"A child's learning is the function more of the characteristics of his classmates than those of the teacher." James Coleman, 1972

Tuesday, March 10, 2015

John Kuhn: ". . . parents opt out of having their children make bullets for privatizers."

John Kuhn has a solid commentary on the opt out movement, and especially on the hypocrisy of those who criticize opt-out parents, when the critics have been opting their kids out for years. Take the Obamas, for instance, whose girls go to Sidwell Friends. Or any other parent who has chosen private schools where mindless testing does not take up most of time that should be dedicated to learning.  It's a good piece--read it and share it.

Here are a couple of the attacks being circulated on those who opt out, with my reactions to them:  From Kuhn:
I’ve seen folks shame opt-outers by comparing them to anti-vaxxers, insinuating that they are selfishly harming the public good by not letting their kids test (ignoring, obviously, the scientific validity of inoculations and the lack thereof for test-driven sanctions). 
This is a wild comparison, since it is those on the side of science and common sense who are opting out in an attempt to stop their children from being used as guinea pigs for corporate experiments that have no scientific or common sense basis to support their use.  The best you can say about the CorpEd testing regime is that it hopes to use various admixtures of snake oil that will somehow have an effect on the deadly poverty that is killing communities and ripping the country apart.
Others note that the opt-out movement includes significant numbers of suburban parents, thereby calling into question its legitimacy as a representative movement for civil disobedience in the service of a greater good.
And who is it that has declared that geography or income must govern the rightful use of civil disobedience?  Middle class parents can't exercise non-violent resistance for a legitimate cause that may include the health and safety of their own children, too?  That's simply nonsense.  
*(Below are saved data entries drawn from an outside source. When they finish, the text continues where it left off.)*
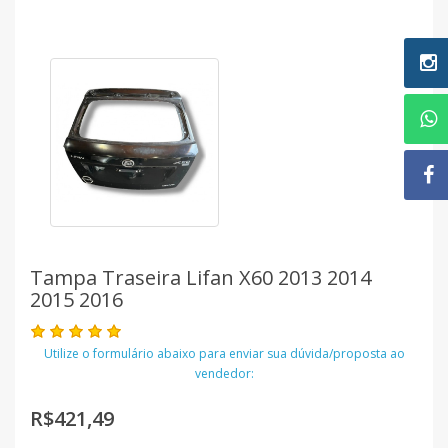
Tampa Traseira Lifan X60 2013 2014
2015 2016
Utilize o formulário abaixo para enviar sua dúvida/proposta ao
vendedor:
R$421,49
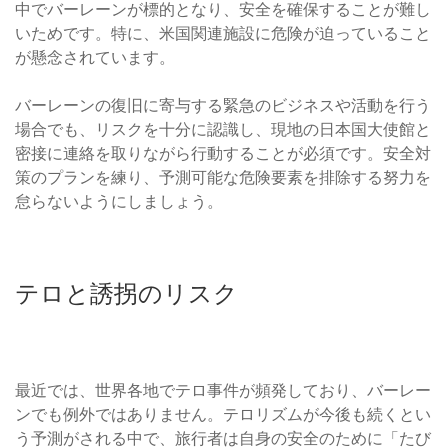
中でバーレーンが標的となり、安全を確保することが難し
いためです。特に、米国関連施設に危険が迫っていること
が懸念されています。
バーレーンの復旧に寄与する緊急のビジネスや活動を行う
場合でも、リスクを十分に認識し、現地の日本国大使館と
密接に連絡を取りながら行動することが必須です。安全対
策のプランを練り、予測可能な危険要素を排除する努力を
怠らないようにしましょう。
テロと誘拐のリスク
最近では、世界各地でテロ事件が頻発しており、バーレー
ンでも例外ではありません。テロリズムが今後も続くとい
う予測がされる中で、旅行者は自身の安全のために「たび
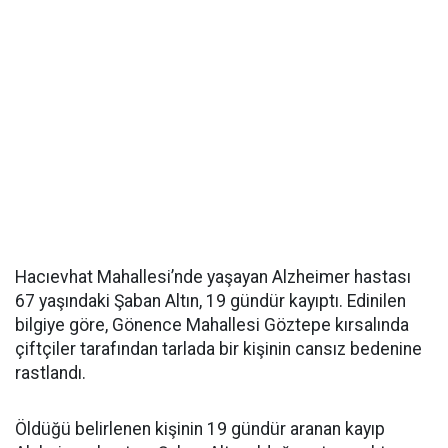
Hacıevhat Mahallesi’nde yaşayan Alzheimer hastası
67 yaşındaki Şaban Altın, 19 gündür kayıptı. Edinilen
bilgiye göre, Gönence Mahallesi Göztepe kırsalında
çiftçiler tarafından tarlada bir kişinin cansız bedenine
rastlandı.
Öldüğü belirlenen kişinin 19 gündür aranan kayıp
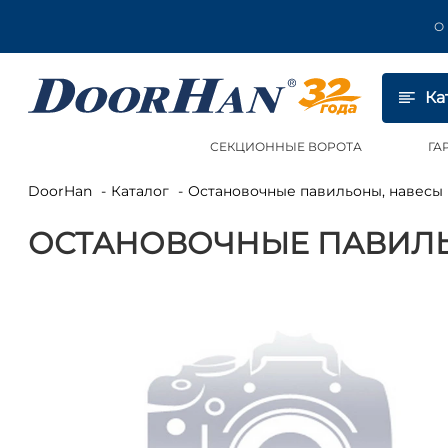
О
Ка
СЕКЦИОННЫЕ ВОРОТА
ГА
DoorHan
Каталог
Остановочные павильоны, навес
ОСТАНОВОЧНЫЕ ПАВИЛЬ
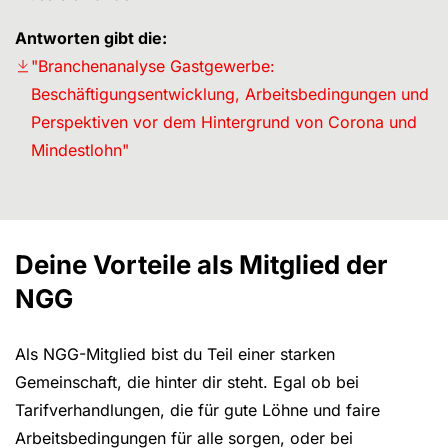
Antworten gibt die:
"Branchenanalyse Gastgewerbe:
Beschäftigungsentwicklung, Arbeitsbedingungen und
Perspektiven vor dem Hintergrund von Corona und
Mindestlohn"
Deine Vorteile als Mitglied der
NGG
Als NGG-Mitglied bist du Teil einer starken
Gemeinschaft, die hinter dir steht. Egal ob bei
Tarifverhandlungen, die für gute Löhne und faire
Arbeitsbedingungen für alle sorgen, oder bei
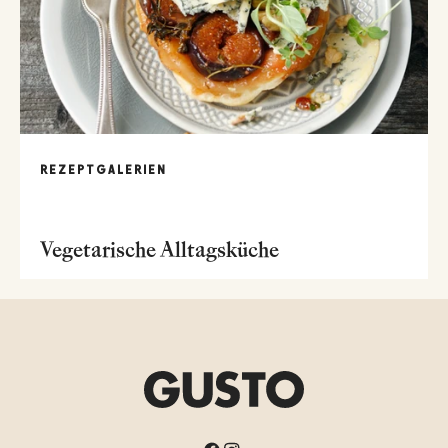
REZEPTGALERIEN
Vegetarische Alltagsküche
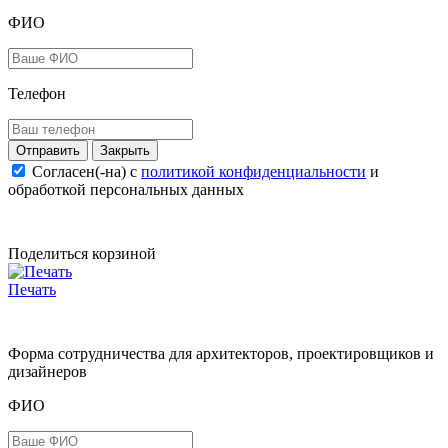
ФИО
Телефон
Закрыть
Согласен(-на) c
политикой конфиденциальности
и
обработкой персональных данных
Поделиться корзиной
Печать
Форма сотрудничества для архитекторов, проектировщиков и
дизайнеров
ФИО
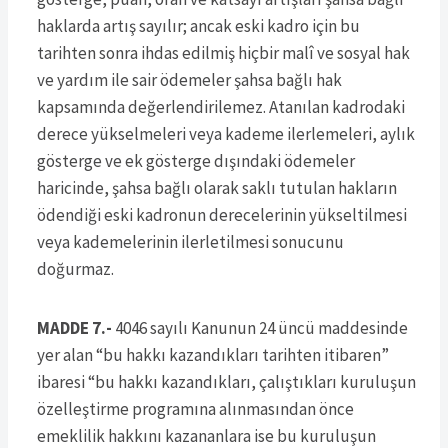
haklarda artış sayılır; ancak eski kadro için bu
tarihten sonra ihdas edilmiş hiçbir malî ve sosyal hak
ve yardım ile sair ödemeler şahsa bağlı hak
kapsamında değerlendirilemez. Atanılan kadrodaki
derece yükselmeleri veya kademe ilerlemeleri, aylık
gösterge ve ek gösterge dışındaki ödemeler
haricinde, şahsa bağlı olarak saklı tutulan hakların
ödendiği eski kadronun derecelerinin yükseltilmesi
veya kademelerinin ilerletilmesi sonucunu
doğurmaz.
MADDE 7.-
4046 sayılı Kanunun 24 üncü maddesinde
yer alan “bu hakkı kazandıkları tarihten itibaren”
ibaresi “bu hakkı kazandıkları, çalıştıkları kuruluşun
özelleştirme programına alınmasından önce
emeklilik hakkını kazananlara ise bu kuruluşun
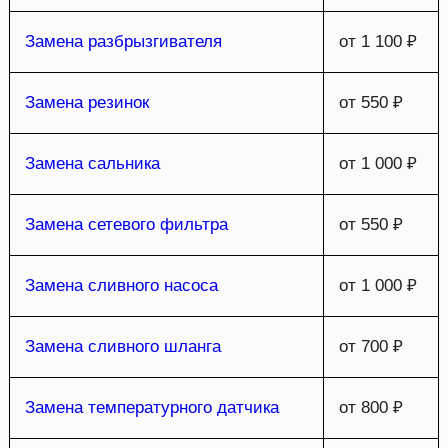
Замена разбрызгивателя
от 1 100 ₽
Замена резинок
от 550 ₽
Замена сальника
от 1 000 ₽
Замена сетевого фильтра
от 550 ₽
Замена сливного насоса
от 1 000 ₽
Замена сливного шланга
от 700 ₽
Замена температурного датчика
от 800 ₽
We know from history, in fact, that most revolutions only happen when the upper classes locate their rage and act on it. It is only where “there is some reason to suspect that conditions could be changed and are not [that we see] rage arise” (Hannah Arendt).  Furthermore, the absence of rage or resistance among many urban parents offers clear indications of successful dehumanization by a racist and classist system.
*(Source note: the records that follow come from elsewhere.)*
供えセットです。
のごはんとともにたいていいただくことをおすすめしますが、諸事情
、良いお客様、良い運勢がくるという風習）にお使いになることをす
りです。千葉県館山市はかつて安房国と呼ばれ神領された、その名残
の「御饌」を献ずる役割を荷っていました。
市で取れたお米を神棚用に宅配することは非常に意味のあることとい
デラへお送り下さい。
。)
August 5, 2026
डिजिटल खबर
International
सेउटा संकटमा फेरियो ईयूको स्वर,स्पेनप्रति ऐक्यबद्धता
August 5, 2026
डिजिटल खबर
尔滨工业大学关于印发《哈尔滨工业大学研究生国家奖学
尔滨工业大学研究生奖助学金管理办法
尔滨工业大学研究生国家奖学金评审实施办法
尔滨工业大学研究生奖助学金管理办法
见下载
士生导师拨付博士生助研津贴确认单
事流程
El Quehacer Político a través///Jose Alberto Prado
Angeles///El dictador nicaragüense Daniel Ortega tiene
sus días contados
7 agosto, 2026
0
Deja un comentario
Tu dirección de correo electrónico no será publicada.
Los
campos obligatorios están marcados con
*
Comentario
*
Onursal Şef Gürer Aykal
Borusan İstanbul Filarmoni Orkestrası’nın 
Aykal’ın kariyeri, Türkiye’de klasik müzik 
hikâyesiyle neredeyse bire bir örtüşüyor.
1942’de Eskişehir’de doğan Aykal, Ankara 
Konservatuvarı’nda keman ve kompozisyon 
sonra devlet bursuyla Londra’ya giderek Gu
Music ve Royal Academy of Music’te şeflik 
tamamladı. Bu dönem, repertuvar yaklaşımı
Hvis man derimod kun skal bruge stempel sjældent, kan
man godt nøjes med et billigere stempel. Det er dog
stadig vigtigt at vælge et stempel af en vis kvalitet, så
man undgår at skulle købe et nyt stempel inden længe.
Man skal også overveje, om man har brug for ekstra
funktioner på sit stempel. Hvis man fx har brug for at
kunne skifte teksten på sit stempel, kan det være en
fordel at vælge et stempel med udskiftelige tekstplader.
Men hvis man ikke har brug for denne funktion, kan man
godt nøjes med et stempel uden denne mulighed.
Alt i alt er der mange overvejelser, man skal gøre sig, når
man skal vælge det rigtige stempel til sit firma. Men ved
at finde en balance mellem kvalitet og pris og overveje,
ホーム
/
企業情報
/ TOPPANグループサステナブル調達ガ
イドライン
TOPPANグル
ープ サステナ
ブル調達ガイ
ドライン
I see all parents and children involved in the struggle to reclaim public schools, whether middle class or poor or wealthy, as some of the freedom riders of this generation of anti-status quo CorpEd, who have finally found their indignation, good sense, and moral centers.



  1. Mr. Horn,

    Emily Talmage here (formally Emily Kennedy... we spoke several times about Ascend Learning in the past). I just wanted to add to this... in the district where I work in Maine, we have a handful of schools populated primarily by middle/upper-middle class white families, and a handful of schools populated primarily by low-income and Somali immigrant families. I work at one of the low-income high-immigrant schools, and can tell you that the reason our opt-out rates are so much lower than at the higher income schools is that our families simply do not know they have this option. I begged my superintendent to simply let me send a note home informing my families that they have a right to choose, and he said no. When we spoke in person, he spoke condescendingly of our middle-class families who are "undermining" public education by opting their children out. I told him that the only reason my students' families aren't opting out is that they do not have access to the same information as our other families - this by his very design. It's infuriating.

    1. Great to hear from you, Emily. We can only hope the growing opt out movement will "undermine" your knuckle-headed principal.